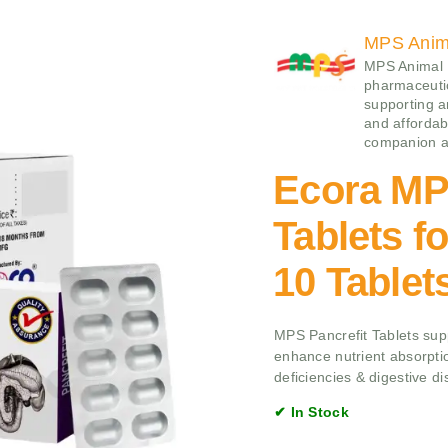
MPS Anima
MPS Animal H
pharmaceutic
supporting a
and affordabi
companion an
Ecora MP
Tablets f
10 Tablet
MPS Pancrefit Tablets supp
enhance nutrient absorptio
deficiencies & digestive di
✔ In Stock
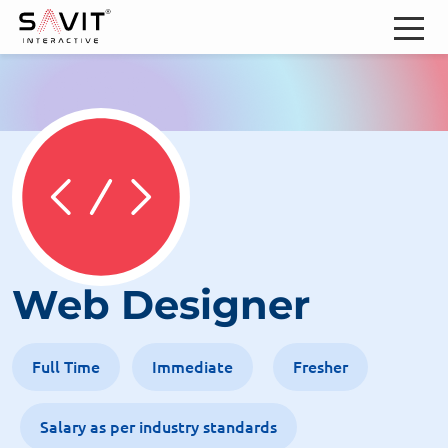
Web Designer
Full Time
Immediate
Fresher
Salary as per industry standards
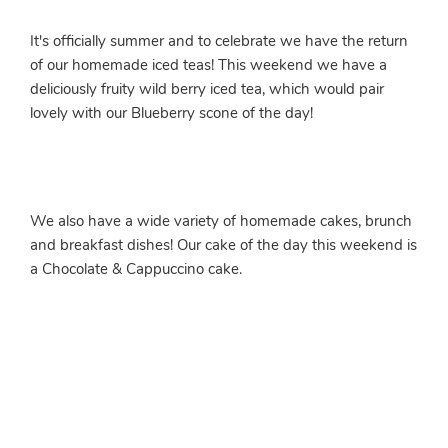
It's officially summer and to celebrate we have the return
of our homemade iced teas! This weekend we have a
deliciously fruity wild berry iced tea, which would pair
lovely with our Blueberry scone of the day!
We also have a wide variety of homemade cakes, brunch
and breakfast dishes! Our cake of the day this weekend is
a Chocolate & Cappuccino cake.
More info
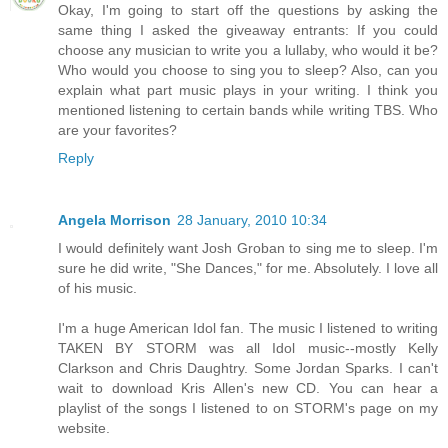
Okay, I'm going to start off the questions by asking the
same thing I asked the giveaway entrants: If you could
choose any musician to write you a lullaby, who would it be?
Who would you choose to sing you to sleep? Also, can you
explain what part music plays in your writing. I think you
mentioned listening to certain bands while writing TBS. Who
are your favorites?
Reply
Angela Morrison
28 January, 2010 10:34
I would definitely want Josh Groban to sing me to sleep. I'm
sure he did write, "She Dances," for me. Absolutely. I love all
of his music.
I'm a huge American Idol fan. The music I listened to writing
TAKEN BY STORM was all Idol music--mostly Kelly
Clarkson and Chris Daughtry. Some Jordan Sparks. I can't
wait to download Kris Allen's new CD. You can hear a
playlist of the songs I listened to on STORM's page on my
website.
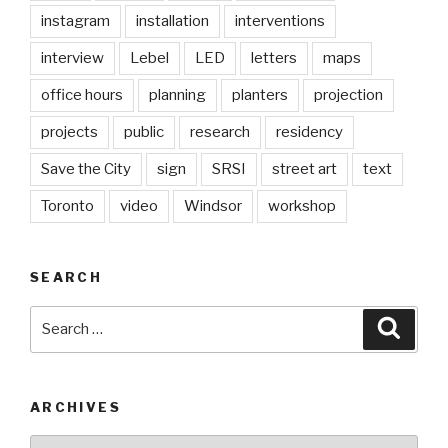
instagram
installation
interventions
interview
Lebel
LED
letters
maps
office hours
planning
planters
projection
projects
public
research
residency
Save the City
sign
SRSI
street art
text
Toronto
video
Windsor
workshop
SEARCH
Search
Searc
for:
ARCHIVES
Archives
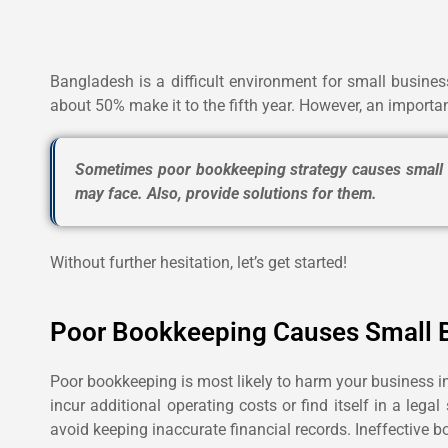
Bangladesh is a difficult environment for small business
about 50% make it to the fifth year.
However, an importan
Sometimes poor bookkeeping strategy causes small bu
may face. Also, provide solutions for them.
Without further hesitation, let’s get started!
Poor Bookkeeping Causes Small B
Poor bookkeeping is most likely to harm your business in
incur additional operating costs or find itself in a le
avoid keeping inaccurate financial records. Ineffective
────────
- _PROBLEM DETAILS_:
Could you state how many lines in the entries contain the word "sing"? Reply with nothing but the number.

- _TASK RESULT_:
2